**WHAT TO WORK ON**
Could you reproduce all of the material below, substituting "side door" for every "exit door" and leaving everything else unchanged? Leave the pictures out.

**DATA**
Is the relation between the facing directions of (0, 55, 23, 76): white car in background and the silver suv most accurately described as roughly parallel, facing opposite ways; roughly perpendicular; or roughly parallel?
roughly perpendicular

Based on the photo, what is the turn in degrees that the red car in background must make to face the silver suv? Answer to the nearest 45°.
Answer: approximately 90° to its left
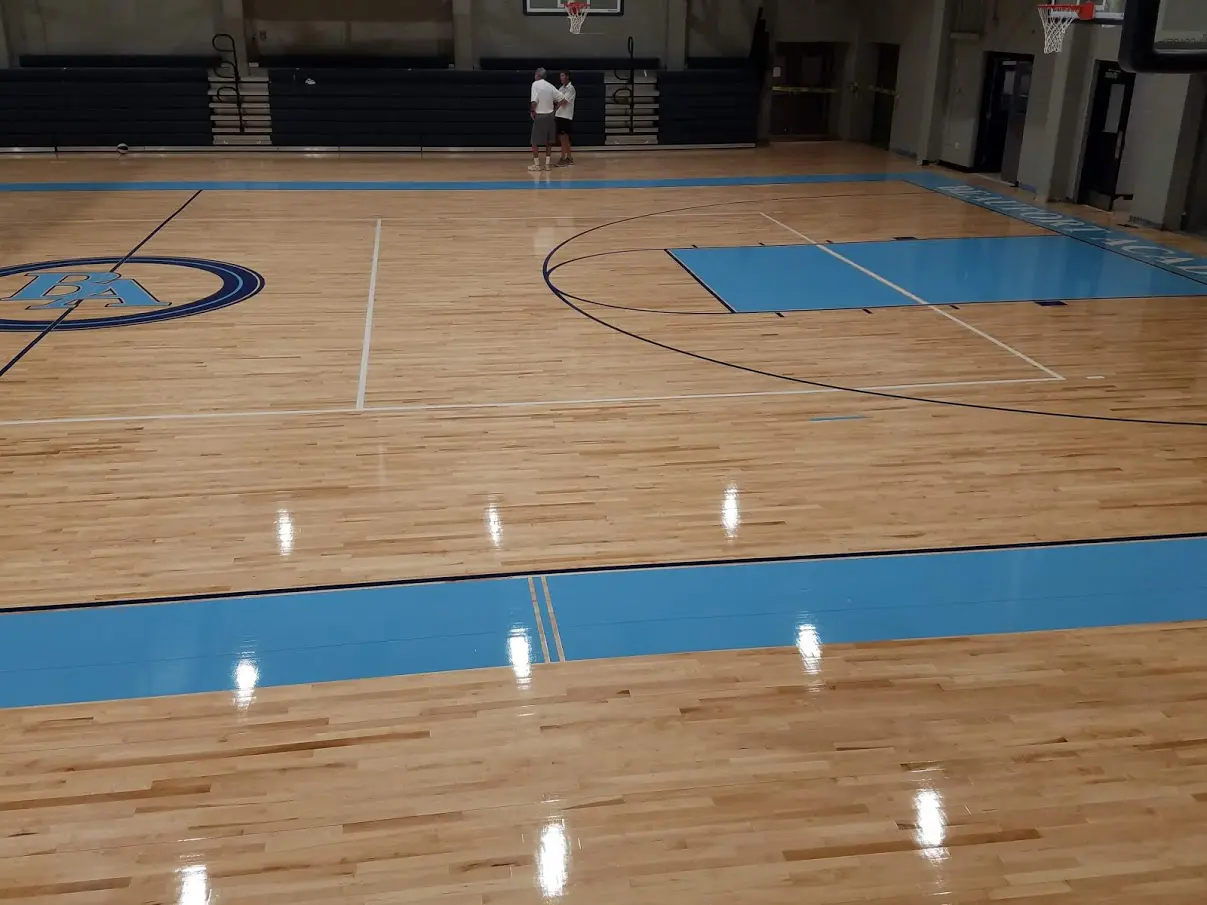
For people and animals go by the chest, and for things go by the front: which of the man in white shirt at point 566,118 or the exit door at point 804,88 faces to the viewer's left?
the man in white shirt

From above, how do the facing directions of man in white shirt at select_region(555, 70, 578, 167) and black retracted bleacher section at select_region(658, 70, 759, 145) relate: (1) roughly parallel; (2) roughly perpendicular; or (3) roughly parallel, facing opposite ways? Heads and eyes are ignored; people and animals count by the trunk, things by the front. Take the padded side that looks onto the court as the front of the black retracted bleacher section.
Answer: roughly perpendicular

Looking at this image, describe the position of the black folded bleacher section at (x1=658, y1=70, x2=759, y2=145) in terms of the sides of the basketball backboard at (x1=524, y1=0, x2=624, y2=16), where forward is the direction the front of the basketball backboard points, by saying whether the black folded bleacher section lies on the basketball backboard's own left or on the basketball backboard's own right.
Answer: on the basketball backboard's own left

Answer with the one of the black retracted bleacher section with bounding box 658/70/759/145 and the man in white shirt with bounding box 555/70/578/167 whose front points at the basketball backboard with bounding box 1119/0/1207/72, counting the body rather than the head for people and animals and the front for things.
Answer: the black retracted bleacher section

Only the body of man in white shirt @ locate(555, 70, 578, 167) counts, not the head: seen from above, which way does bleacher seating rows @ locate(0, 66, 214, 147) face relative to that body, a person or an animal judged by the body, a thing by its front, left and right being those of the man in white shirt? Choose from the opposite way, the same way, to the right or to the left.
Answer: to the left

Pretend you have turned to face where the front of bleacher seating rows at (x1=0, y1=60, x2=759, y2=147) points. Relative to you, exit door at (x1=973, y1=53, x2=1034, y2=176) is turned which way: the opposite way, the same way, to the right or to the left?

**SOLUTION FOR THIS TASK**
Is the relation between the facing directions of (0, 55, 23, 76): white car in background and the silver suv most accurately described as roughly parallel, facing opposite ways; roughly perpendicular; or roughly parallel?
roughly perpendicular

Based on the photo, what is the turn in degrees that the red car in background must make to face the silver suv? Answer to the nearest 45°.
Answer: approximately 90° to its left
For people and animals go by the chest, and for things go by the front: which of the man in white shirt at point 566,118 or the side door at point 804,88 faces to the viewer's left?
the man in white shirt

From above, how do the facing directions of man in white shirt at select_region(555, 70, 578, 167) and black retracted bleacher section at select_region(658, 70, 759, 145) relate: (1) roughly parallel; (2) roughly perpendicular; or (3) roughly parallel, facing opposite ways? Heads and eyes are ignored; people and animals count by the trunk, things by the front. Take the padded side that looks onto the court as the front of the black retracted bleacher section.
Answer: roughly perpendicular

Looking at this image, describe the position of the black folded bleacher section at (x1=658, y1=70, x2=759, y2=145) in terms of the sides of the basketball backboard at (x1=524, y1=0, x2=624, y2=16), where forward is the direction the front of the basketball backboard points, by saying whether the black folded bleacher section lies on the basketball backboard's own left or on the basketball backboard's own right.
Answer: on the basketball backboard's own left

Answer with the one of the black retracted bleacher section with bounding box 658/70/759/145 and the man in white shirt with bounding box 555/70/578/167 whose front points at the basketball backboard with bounding box 1119/0/1207/72, counting the body rather than the head for people and animals and the front for things.
Answer: the black retracted bleacher section

Only the body of man in white shirt @ locate(555, 70, 578, 167) counts, not the head: seen from above, which way does bleacher seating rows @ locate(0, 66, 214, 147) face relative to that body, a person or an animal judged by the body, a thing by its front, left and right being those of the man in white shirt? Choose from the opposite way, the same way, to the right or to the left.
Answer: to the left

Pretend you have turned to face where the front of bleacher seating rows at (x1=0, y1=60, x2=759, y2=147) points. Relative to you, side door at (x1=973, y1=53, x2=1034, y2=176) is turned which way: the opposite way, the same way, to the right or to the left?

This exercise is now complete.